MIAMI, Sept. 29 (UPI) -- Tropical Storm Joaquin is expected to strengthen while moving north of the East Coast, potentially bringing bands of rain, winds and heavy surf to beaches through early next week.
National Hurricane Center forecasters reported the storm shows increasing organization, though wind shear has kept it from having a completely closed circulation. The heaviest storm activity is along its south and east sections. An Air Force hurricane hunter reconnaissance plane was scheduled to investigate the storm Tuesday afternoon.

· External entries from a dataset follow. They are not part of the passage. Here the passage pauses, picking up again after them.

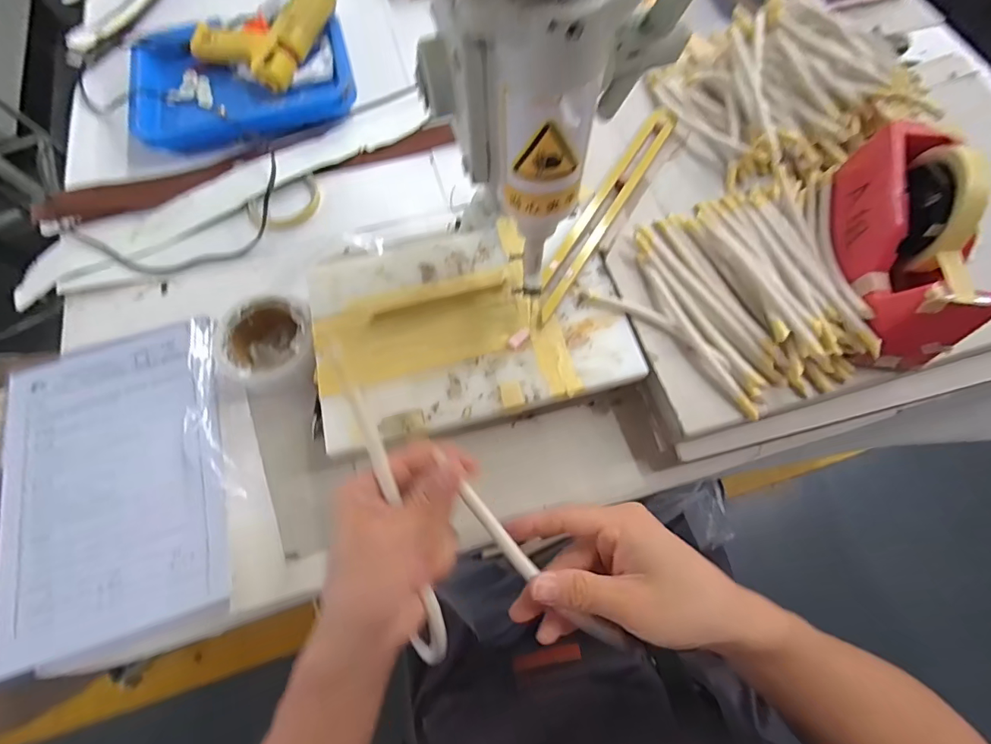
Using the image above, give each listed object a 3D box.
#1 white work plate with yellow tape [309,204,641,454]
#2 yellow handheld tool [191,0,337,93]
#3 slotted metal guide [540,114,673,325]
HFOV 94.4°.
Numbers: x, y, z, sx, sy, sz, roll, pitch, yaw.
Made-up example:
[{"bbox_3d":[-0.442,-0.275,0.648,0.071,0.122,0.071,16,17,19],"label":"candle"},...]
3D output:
[{"bbox_3d":[-0.028,-0.056,0.450,0.296,0.016,0.209,-14,69,-5],"label":"white work plate with yellow tape"},{"bbox_3d":[-0.322,-0.485,0.641,0.160,0.053,0.175,20,70,8],"label":"yellow handheld tool"},{"bbox_3d":[0.118,-0.180,0.496,0.032,0.012,0.309,30,72,12],"label":"slotted metal guide"}]

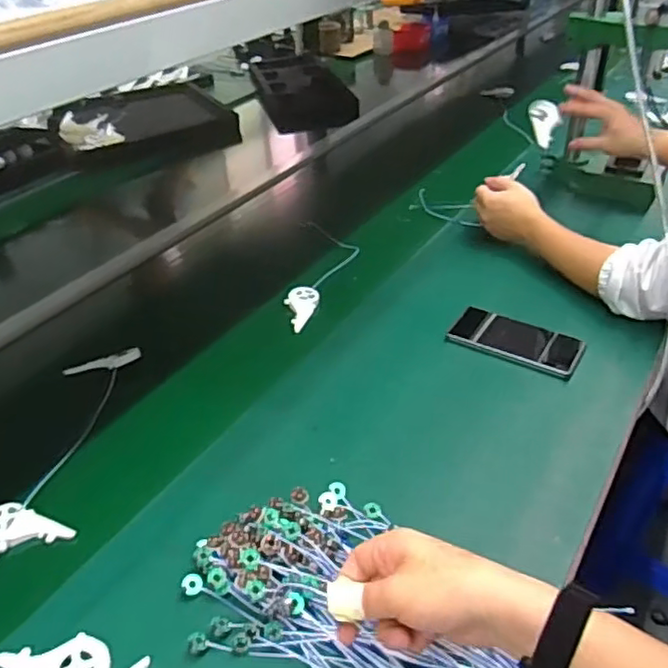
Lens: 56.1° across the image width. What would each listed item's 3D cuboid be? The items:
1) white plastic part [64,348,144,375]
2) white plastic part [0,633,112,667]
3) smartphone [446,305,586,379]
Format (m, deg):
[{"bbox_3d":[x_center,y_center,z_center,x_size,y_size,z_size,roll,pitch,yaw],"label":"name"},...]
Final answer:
[{"bbox_3d":[-0.306,0.039,0.834,0.099,0.015,0.023,-13,39,-13],"label":"white plastic part"},{"bbox_3d":[-0.229,0.268,0.517,0.096,0.010,0.046,10,40,16],"label":"white plastic part"},{"bbox_3d":[0.240,0.006,0.826,0.162,0.009,0.076,19,42,25],"label":"smartphone"}]

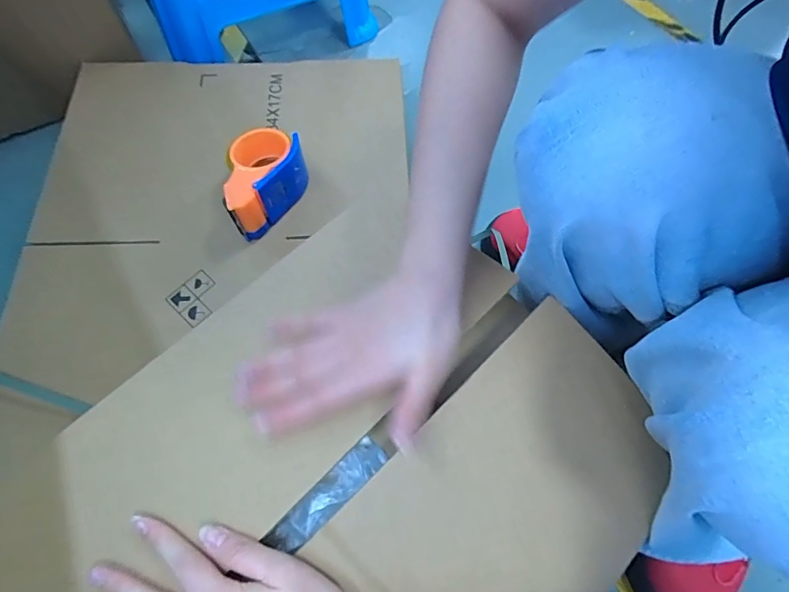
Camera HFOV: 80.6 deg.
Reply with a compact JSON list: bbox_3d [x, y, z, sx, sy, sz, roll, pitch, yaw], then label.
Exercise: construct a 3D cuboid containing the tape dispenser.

The storm is currently northeast of the Bahamas and headed west toward Florida at 5 mph. It is expected to make an abrupt turn to the north Thursday and Friday before reaching the Bahamas. It is expected to accelerate and be several hundred miles off the North Carolina coast Sunday morning. Forecasters warned their long-term track has a low confidence because of weather pattern uncertainties and a fairly wide range of possibilities in their computer models.
Wind shear keeping the storm from strengthening is expected to ease within 48 hours, which would allow Joaquin to approach hurricane strength in a few days. But confidence in that forecast also is low. Some long-range models predict Joaquin will make landfall in North Carolina or Virginia.
Two other stormy areas are being watched for possible development. One area of disturbed weather in north Florida now bringing tropical moisture across much of the state is given no chance of becoming a tropical system in the next 48 hours. Another northeast of the Lesser Antilles has a 10 percent chance.